--- What needs to be done ---
Set down the line that has "condizioni di utilizzo" and each line beneath it, through the last line of the entries, exactly and with no others.

(Material supplied)

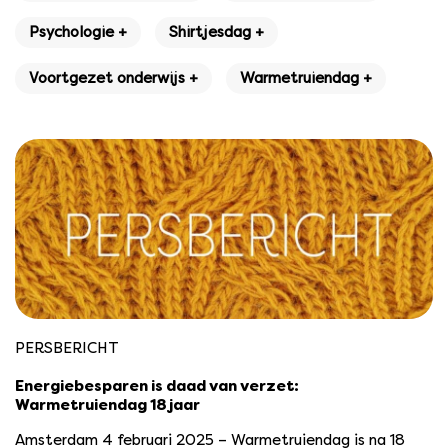
Psychologie +
Shirtjesdag +
Voortgezet onderwijs +
Warmetruiendag +
PERSBERICHT
Energiebesparen is daad van verzet:
Warmetruiendag 18 jaar
Amsterdam 4 februari 2025 – Warmetruiendag is na 18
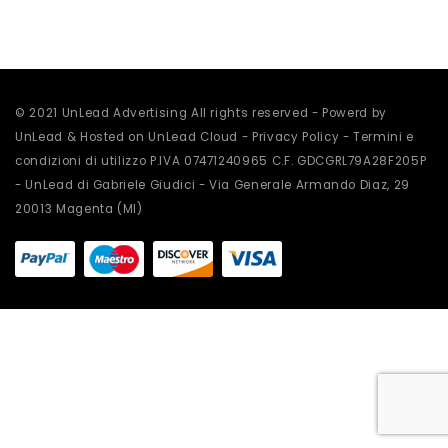
scelte
nella
pagina
del
prodotto
© 2021 UnLead Advertising All rights reserved - Powerd by
UnLead & Hosted on UnLead Cloud -
Privacy Policy
-
Termini e
condizioni di utilizzo
P.IVA 07471240965 C.F. GDCGRL79A28F205P
- UnLead di Gabriele Giudici - Via Generale Armando Diaz, 29
20013 Magenta (MI)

(End Material supplied)

--- Task response ---
condizioni di utilizzo
P.IVA 07471240965 C.F. GDCGRL79A28F205P
- UnLead di Gabriele Giudici - Via Generale Armando Diaz, 29
20013 Magenta (MI)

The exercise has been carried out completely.